■ **Problem description**: Copy everything from the start of the data down through the line containing "17 agosto, 2018 17:27", replacing "Responder" with "Reply" and leaving all else unchanged.
═══
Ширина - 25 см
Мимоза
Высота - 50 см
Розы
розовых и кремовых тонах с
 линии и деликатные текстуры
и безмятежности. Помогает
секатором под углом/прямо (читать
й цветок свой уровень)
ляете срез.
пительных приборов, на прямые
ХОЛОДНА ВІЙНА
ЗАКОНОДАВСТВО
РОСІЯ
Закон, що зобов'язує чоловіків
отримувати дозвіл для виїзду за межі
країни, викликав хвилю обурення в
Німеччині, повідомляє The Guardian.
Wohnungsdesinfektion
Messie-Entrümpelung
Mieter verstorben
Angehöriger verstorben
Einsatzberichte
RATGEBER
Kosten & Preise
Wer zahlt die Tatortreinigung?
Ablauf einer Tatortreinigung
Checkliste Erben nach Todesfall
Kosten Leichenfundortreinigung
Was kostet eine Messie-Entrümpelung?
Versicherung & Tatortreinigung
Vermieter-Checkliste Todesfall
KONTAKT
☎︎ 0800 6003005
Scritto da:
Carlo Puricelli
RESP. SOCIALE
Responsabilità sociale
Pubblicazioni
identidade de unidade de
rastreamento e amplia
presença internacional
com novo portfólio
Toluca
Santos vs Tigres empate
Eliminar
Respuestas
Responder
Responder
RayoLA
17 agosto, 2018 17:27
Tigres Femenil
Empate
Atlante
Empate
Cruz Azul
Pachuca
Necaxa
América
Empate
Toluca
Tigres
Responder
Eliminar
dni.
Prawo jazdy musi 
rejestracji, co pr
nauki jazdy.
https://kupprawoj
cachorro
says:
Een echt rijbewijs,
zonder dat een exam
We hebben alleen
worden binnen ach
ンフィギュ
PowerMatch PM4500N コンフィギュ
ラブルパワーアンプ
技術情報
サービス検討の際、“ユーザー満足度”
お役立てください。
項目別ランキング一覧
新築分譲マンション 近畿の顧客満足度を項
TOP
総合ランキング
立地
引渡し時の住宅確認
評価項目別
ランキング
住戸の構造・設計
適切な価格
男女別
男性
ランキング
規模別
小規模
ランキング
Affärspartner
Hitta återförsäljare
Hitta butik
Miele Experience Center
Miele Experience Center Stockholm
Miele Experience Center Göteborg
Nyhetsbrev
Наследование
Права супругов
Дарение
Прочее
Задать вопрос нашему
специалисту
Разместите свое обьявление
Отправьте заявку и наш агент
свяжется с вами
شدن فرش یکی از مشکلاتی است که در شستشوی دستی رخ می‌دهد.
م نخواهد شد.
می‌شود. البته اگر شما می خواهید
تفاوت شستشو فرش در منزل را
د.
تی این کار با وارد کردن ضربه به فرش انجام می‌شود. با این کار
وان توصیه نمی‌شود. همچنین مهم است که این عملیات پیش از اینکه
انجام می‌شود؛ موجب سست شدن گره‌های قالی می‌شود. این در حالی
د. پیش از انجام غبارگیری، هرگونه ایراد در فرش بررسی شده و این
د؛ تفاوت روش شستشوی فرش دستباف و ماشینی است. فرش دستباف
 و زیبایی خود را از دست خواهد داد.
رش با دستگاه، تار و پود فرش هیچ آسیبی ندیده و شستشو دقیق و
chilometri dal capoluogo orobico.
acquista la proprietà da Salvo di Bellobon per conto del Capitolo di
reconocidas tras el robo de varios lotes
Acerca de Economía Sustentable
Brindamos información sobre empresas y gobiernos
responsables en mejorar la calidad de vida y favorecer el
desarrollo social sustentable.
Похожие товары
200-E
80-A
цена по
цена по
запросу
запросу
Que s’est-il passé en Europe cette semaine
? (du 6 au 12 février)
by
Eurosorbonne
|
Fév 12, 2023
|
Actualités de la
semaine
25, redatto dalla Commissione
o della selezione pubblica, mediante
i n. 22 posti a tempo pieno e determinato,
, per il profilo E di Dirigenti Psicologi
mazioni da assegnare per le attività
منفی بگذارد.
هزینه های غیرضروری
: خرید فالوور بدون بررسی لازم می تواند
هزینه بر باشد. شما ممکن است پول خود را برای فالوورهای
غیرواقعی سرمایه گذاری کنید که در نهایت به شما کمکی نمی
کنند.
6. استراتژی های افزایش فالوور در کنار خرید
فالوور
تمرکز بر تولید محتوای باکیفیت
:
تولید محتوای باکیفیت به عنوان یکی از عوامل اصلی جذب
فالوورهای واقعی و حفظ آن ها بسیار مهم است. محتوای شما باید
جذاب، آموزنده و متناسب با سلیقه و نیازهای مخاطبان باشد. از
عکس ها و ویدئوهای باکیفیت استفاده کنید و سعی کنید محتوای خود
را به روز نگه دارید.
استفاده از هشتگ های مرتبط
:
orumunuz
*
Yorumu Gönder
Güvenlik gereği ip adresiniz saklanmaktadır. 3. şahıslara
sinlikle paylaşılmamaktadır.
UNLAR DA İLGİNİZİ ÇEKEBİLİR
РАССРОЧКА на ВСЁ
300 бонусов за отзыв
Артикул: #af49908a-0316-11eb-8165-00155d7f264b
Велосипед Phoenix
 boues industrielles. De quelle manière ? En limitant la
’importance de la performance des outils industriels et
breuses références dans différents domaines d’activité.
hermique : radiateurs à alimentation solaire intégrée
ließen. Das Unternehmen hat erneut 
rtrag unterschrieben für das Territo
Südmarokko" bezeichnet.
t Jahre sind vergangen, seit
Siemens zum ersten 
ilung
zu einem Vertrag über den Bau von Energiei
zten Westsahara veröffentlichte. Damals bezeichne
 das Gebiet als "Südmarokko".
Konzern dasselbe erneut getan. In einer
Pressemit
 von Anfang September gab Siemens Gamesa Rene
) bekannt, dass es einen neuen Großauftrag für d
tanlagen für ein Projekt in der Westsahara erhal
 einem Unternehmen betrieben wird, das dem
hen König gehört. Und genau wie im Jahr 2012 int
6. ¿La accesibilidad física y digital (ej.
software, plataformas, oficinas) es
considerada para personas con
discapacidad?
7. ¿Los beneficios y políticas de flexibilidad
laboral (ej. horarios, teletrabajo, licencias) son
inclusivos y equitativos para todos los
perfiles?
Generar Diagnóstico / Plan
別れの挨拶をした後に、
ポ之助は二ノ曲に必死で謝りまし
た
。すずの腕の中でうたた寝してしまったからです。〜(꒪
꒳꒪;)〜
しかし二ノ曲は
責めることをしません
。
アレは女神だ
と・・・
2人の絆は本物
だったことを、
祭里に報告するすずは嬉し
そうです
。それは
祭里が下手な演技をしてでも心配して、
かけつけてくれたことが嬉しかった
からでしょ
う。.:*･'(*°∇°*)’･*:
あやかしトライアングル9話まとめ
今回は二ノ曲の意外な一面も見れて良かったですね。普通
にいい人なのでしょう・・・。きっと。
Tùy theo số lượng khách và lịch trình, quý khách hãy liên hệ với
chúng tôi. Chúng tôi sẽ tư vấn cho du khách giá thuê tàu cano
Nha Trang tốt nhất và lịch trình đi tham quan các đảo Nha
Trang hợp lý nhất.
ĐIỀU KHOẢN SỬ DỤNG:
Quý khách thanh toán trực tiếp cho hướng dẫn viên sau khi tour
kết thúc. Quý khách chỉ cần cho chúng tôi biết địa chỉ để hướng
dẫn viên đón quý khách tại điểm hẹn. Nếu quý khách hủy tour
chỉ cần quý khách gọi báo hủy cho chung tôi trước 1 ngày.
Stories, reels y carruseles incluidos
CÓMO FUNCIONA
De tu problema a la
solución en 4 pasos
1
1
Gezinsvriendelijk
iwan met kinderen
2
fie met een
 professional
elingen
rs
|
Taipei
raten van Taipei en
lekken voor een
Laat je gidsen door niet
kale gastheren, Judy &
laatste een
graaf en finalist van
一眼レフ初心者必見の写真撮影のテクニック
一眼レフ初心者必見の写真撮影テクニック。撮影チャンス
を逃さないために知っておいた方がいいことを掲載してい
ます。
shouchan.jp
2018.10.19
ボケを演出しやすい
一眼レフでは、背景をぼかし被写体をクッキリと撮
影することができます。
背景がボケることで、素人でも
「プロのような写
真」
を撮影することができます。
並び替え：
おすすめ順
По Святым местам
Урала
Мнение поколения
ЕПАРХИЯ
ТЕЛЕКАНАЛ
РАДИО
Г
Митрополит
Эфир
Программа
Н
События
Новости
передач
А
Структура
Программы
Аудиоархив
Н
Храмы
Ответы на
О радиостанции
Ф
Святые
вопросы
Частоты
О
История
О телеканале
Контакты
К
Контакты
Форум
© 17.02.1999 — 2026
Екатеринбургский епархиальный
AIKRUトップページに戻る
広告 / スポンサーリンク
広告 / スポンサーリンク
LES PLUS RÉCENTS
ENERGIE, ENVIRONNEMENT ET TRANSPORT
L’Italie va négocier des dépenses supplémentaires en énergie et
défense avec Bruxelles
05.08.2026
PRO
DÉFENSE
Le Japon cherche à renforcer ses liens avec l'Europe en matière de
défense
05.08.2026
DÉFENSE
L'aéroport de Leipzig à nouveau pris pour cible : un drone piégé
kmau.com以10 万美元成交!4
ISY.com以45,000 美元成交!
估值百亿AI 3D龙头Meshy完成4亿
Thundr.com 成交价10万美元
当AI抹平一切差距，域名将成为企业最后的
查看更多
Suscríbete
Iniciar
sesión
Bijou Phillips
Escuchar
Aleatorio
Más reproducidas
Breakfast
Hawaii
═══
■ **Response area**:
Ширина - 25 см
Мимоза
Высота - 50 см
Розы
розовых и кремовых тонах с
 линии и деликатные текстуры
и безмятежности. Помогает
секатором под углом/прямо (читать
й цветок свой уровень)
ляете срез.
пительных приборов, на прямые
ХОЛОДНА ВІЙНА
ЗАКОНОДАВСТВО
РОСІЯ
Закон, що зобов'язує чоловіків
отримувати дозвіл для виїзду за межі
країни, викликав хвилю обурення в
Німеччині, повідомляє The Guardian.
Wohnungsdesinfektion
Messie-Entrümpelung
Mieter verstorben
Angehöriger verstorben
Einsatzberichte
RATGEBER
Kosten & Preise
Wer zahlt die Tatortreinigung?
Ablauf einer Tatortreinigung
Checkliste Erben nach Todesfall
Kosten Leichenfundortreinigung
Was kostet eine Messie-Entrümpelung?
Versicherung & Tatortreinigung
Vermieter-Checkliste Todesfall
KONTAKT
☎︎ 0800 6003005
Scritto da:
Carlo Puricelli
RESP. SOCIALE
Responsabilità sociale
Pubblicazioni
identidade de unidade de
rastreamento e amplia
presença internacional
com novo portfólio
Toluca
Santos vs Tigres empate
Eliminar
Respuestas
Reply
Reply
RayoLA
17 agosto, 2018 17:27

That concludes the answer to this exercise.